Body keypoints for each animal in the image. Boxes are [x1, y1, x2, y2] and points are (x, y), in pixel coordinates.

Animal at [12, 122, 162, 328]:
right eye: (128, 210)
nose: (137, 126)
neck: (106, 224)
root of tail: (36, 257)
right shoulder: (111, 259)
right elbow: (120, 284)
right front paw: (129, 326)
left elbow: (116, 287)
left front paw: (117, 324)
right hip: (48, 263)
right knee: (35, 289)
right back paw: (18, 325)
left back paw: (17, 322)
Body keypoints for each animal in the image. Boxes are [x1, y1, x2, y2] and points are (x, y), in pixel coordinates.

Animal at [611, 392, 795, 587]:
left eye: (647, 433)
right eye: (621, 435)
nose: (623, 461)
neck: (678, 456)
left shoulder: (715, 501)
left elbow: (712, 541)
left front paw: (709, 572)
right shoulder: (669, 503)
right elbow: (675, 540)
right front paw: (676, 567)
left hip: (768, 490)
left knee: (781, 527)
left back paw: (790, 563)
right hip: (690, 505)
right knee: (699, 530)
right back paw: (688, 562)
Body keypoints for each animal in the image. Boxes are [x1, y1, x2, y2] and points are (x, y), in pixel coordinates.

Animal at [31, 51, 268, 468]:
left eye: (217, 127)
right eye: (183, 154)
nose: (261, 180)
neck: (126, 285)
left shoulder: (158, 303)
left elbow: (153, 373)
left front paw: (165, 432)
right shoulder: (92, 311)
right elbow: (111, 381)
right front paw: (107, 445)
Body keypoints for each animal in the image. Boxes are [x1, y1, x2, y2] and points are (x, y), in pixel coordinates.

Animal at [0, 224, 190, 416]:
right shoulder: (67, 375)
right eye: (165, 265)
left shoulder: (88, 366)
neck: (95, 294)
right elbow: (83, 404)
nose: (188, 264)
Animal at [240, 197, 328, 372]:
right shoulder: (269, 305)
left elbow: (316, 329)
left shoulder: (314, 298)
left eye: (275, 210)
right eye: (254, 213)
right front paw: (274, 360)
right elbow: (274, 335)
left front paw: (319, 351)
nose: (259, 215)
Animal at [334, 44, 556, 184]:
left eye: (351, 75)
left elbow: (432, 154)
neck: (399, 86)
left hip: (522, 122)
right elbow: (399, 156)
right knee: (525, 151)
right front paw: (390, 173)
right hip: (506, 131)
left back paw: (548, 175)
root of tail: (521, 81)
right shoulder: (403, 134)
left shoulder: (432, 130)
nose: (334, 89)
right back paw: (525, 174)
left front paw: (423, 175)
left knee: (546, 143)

----------------------------------------

◆ **WORK TO BE COMPLETED**:
Lines holding "front" in the material above are to be reported.

◆ **YOUR SOLUTION**:
right front paw: (129, 326)
left front paw: (117, 324)
left front paw: (709, 572)
right front paw: (676, 567)
left front paw: (165, 432)
right front paw: (107, 445)
right front paw: (274, 360)
left front paw: (319, 351)
right front paw: (390, 173)
left front paw: (423, 175)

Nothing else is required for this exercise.